I was at the State Observance of Holocaust Remembrance Day Ceremony at the Library today. The whole event was quite moving from beginning to end. That this was held at the library, and not, say, standing room only at the Delta Center or Rice Eccles, gives me worry about the collective memory in regard to history and its importance and relevance to modern day human living.

Rabbi Joshua Aaronson, who closed the ceremony, made a statement, (I’m paraphrasing here) about not living in the past, but because of the past, the responsibility is on our shoulders to change the world.

This was a great statement. It tied the whole event together in a way that relieved just enough of the suffocating weight of why we were there, and what had brought us there, off of my shoulders enough to allow me to get up from my seat and leave the auditorium.

But it reminded me of how easy it is to turn away from history, especially if it stirs uncomfortable emotions and immeasurable grief. It reminded me that those subjects we shy away from, in an attempt to spare ourselves the enormity of it all are the very things we need remember, in stark and naked contrast, to remind us that colossal historical events like the holocaust can happen at any time, in any place, to any people. It is for these reasons that we need to remember, that we are obligated to remember and why we, as a human people, owe it to our children to pass on the history of our darker and evil behavior.

It is only through the study of our own misdeeds that we can avoid, identity and stop or prevent this from ever happening again, and when you consider Rwanda and Darfur, Bosnia and Sarajevo, Cambodia and Tibet, that you see that we are already failing in our trust to remember and learn.

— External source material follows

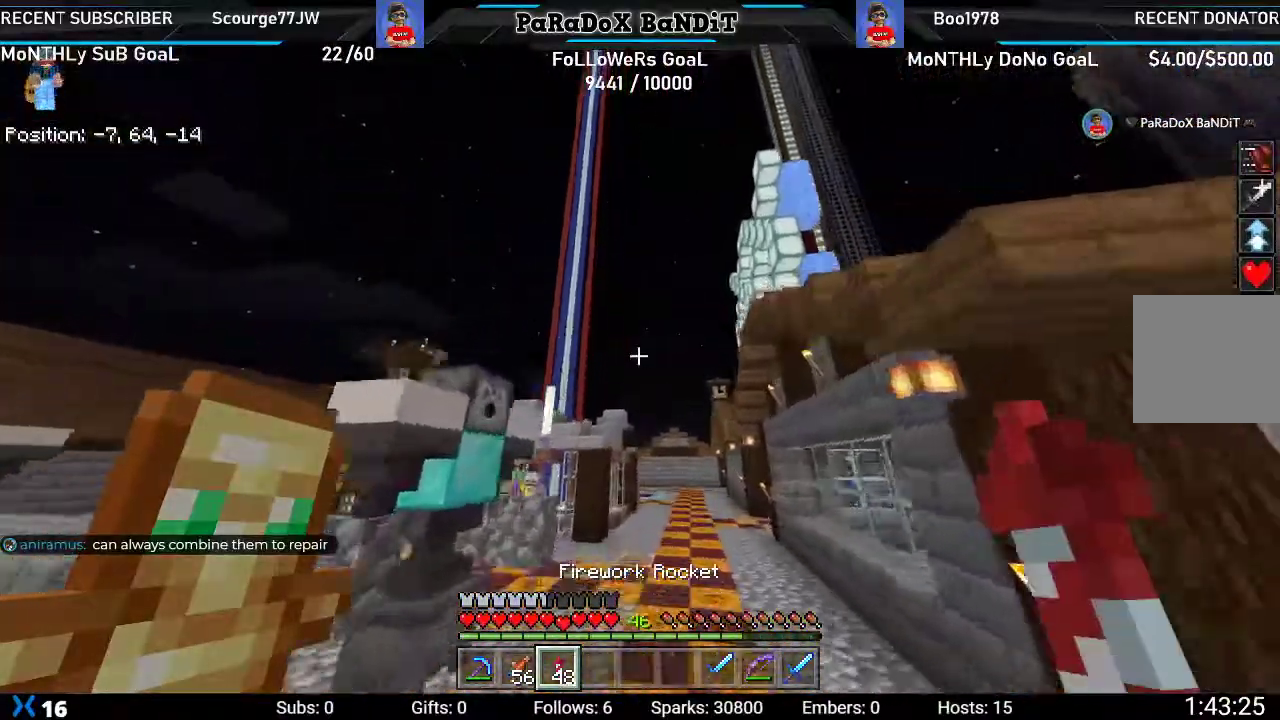
{"buttons": ["A", "L2"], "left_stick": "up", "right_stick": "center", "events": [[33, "L2", "down"], [67, "A", "down"], [150, "A", "up"], [183, "L2", "up"], [233, "L2", "down"], [250, "A", "down"], [350, "A", "up"], [383, "L2", "up"], [433, "L2", "down"], [450, "A", "down"]]}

My 13 year old son just finished up three weeks of studying WWII at school and when I mentioned the Holocaust said: “What’s a holocaust?” (He’s not sleeping in class, either, I called the school and it’s not in the curriculum) I said something about genocide and Hitler’s “final solution,” gearing up to deliver one of my historical lectures that he loves ever so much, and he again interrupted and asked: “What’s genocide?”

How is it possible that a young man, entering middle school with superb grades has to ask these questions? What kind of an example does this set? At the very, very least, he knows now.